Editorial: More jobs for college grads

photo by: Journal-World Photo Illustration

Lawrence Journal-World Editorial

A new study shows that, while Lawrence is a leader in producing college graduates, it’s terrible at putting those graduates to work.

That’s a statistic needing to be reversed if Lawrence and Kansas are ever going to slow the brain drain of college graduates leaving for jobs in other communities and other states.

An analysis from The Urban Institute, a Washington, D.C.-based think tank, shows that Lawrence has the worst labor “market mix match” of any metropolitan area in the country. The labor market mix match is the difference between the percentage of college graduates in a community and the percentage of jobs that require a college degree. In Lawrence, the mix match is a whopping 32.4 points, ranking the city No. 378 of 378 metro areas.

Fifty-two percent of Lawrence residents have a four-year degree, which ranks the city fifth on the list of metro areas. Only fellow college towns Boulder, Colo.; Ames, Iowa; Ann Arbor, Mich.; and Corvallis, Ore., rank higher.

But in terms of the number of jobs in the community that require a four-year degree, Lawrence comes in with just 19.6 percent, putting the city in a tie for 231st with Rapid City, S.D. In fact, none of the cities Lawrence is clustered with — Asheville, N.C.; Bristol, Tenn.; Jackson, Tenn.; Glens Falls, N.Y.; and Chico, Calif. — are major college towns.

By contrast, several major college towns — Durham-Chapel Hill, N.C.; Boulder; Ann Arbor; Tallahassee, Fla.; Charlottesville, Va.; and Madison, Wis. — rank among the top 20 metro areas in terms of jobs requiring a college degree.

Further, Lawrence trails every metro area in Kansas — Manhattan, Topeka and Wichita — in terms of the number of jobs requiring a college degree.

Lawrence produces college graduates like a college town, but it creates jobs like a tourist town. Indeed, one of the communities that ranks just ahead of Lawrence is Beaufort and Hilton Head Island, S.C., where 38 percent of the residents have college degrees but just 15.9 percent of the jobs require a degree for a mix match of 22.1.

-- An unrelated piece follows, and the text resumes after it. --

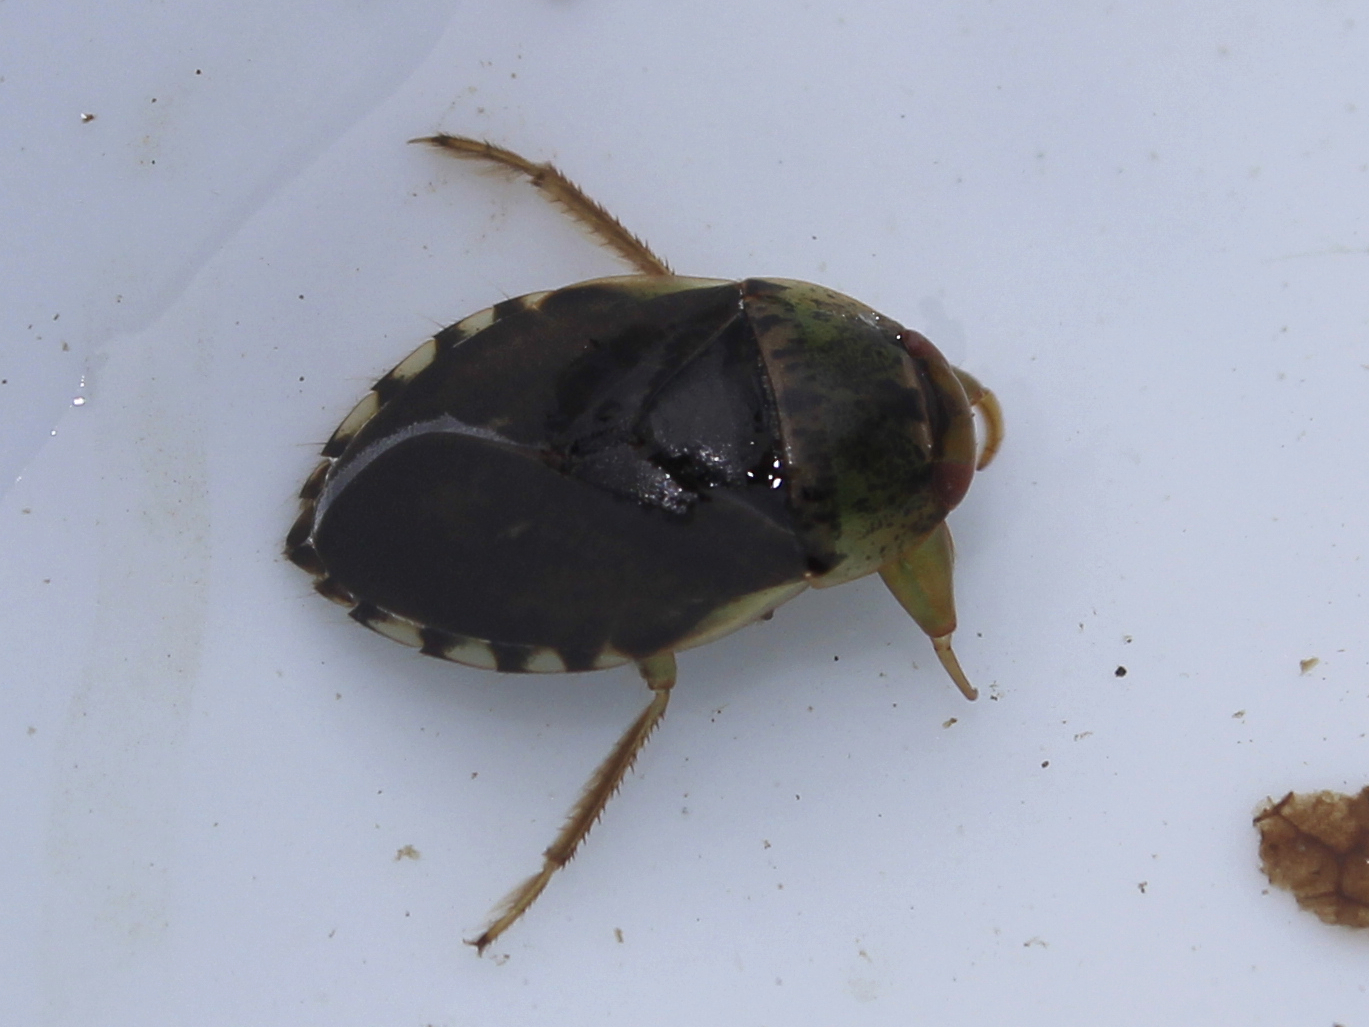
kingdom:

Only one other community in the country has a mix match higher than 30 — State College, Pa., has a mix match of 31.3.

Not to make too much of one analysis, but the Urban Institute has identified perhaps Lawrence’s most pressing issue: The community is creating a workforce it doesn’t have the jobs to support. There are no easy answers. But as Lawrence turns over several of its top leadership positions at the city, county and Lawrence chamber of commerce, incoming leaders should make addressing this a top priority.

It can be done. For proof, Lawrence need look no further than to its many college-town peers where that percentage of jobs requiring a four-year degree is five, 10 and even 15 points higher than in Lawrence.

Correction: A previous version of this editorial included an incorrect reference to the Pennsylvania college town with a mix match of 31.3. It is State College, Pa.